Makes 1 Serving
Macros: 345 Cal, Fat 16g, Carbs 32g, Fibre 6g, Protein 18g
2/3 cup Unsweetened Almond Milk
1/3 cup Oats (quick or traditional)
1/16 tsp Sea Salt
2 tsps Maple Syrup
1/3 tsp Cinnamon
2/3 Egg (whites only)
2 tsps Coconut Flour
1 3/4 tbsps Vanilla Protein Powder
2 tsps Coconut Oil (melted)
In a saucepan over medium heat, combine almond milk, oats, salt, maple syrup and cinnamon. Bring to a simmer and stir until liquid is absorbed, about 5 to 8 minutes.
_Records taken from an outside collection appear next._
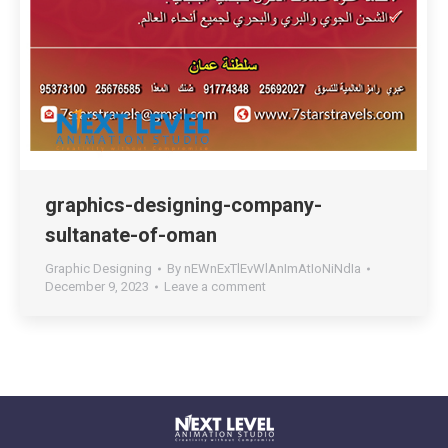
graphics-designing-company-
sultanate-of-oman
Graphic Designing
By
nEWnExTlEvWlAnImAtIoNiNdIa
December 9, 2023
Leave a comment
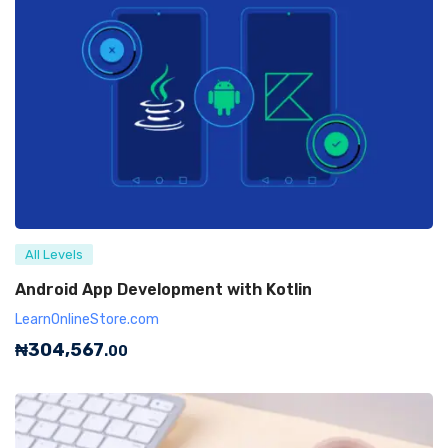
All Levels
Android App Development with Kotlin
LearnOnlineStore.com
₦
304,567
.00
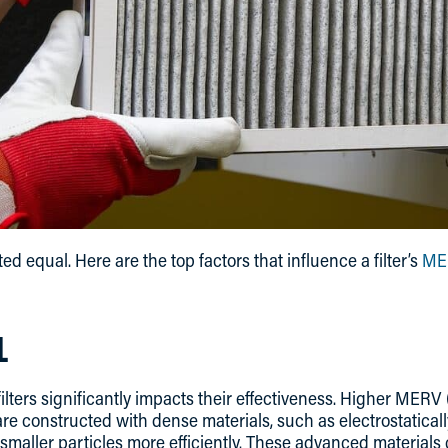
eated equal. Here are the top factors that influence a filter’s
MER
L
 filters significantly impacts their effectiveness. Higher MER
 are constructed with dense materials, such as electrostatical
smaller particles more efficiently. These advanced materials c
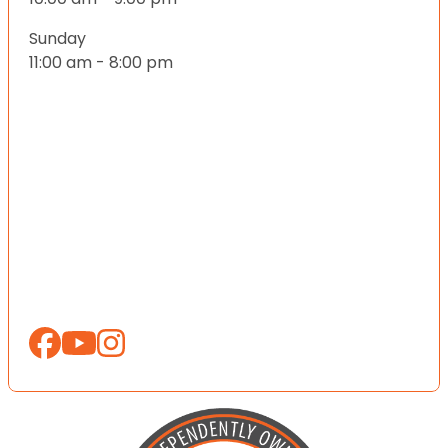
Sunday
11:00 am - 8:00 pm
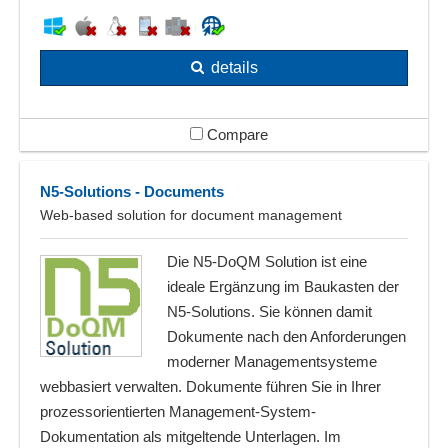
details
Compare
N5-Solutions - Documents
Web-based solution for document management
Die N5-DoQM Solution ist eine
ideale Ergänzung im Baukasten der
N5-Solutions. Sie können damit
Dokumente nach den Anforderungen
moderner Managementsysteme
webbasiert verwalten. Dokumente führen Sie in Ihrer
prozessorientierten Management-System-
Dokumentation als mitgeltende Unterlagen. Im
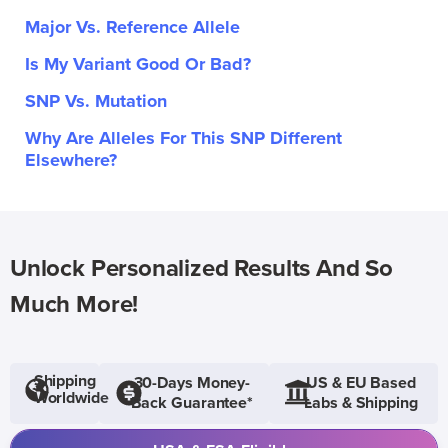
Major Vs. Reference Allele
Is My Variant Good Or Bad?
SNP Vs. Mutation
Why Are Alleles For This SNP Different
Elsewhere?
Unlock Personalized Results And So
Much More!
Shipping
30-Days Money-
US & EU Based
Worldwide
Back Guarantee*
Labs & Shipping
Whisk in egg whites and mix thoroughly. Add coconut flour and stir until batter is thick. (Note: Add extra coconut flour or almond milk if needed for desired consistency.) Remove from heat.
In a small bowl, make your glaze by mixing the protein powder and melted coconut oil. Add a bit of almond milk if needed for desired consistency.
Divide oatmeal into bowls, drizzle with glaze and dust with extra cinnamon.
Make it Vegan : For each egg, combine 1 tbsp of ground flax seed with 3 tbsps of water. Set in fridge for 15 minutes to create a sticky egg-like substitute.
No Maple Syrup: Use honey instead.
Leftovers: Divide into mason jars and refrigerate up to 3-5 days. When reheating, add some almond milk.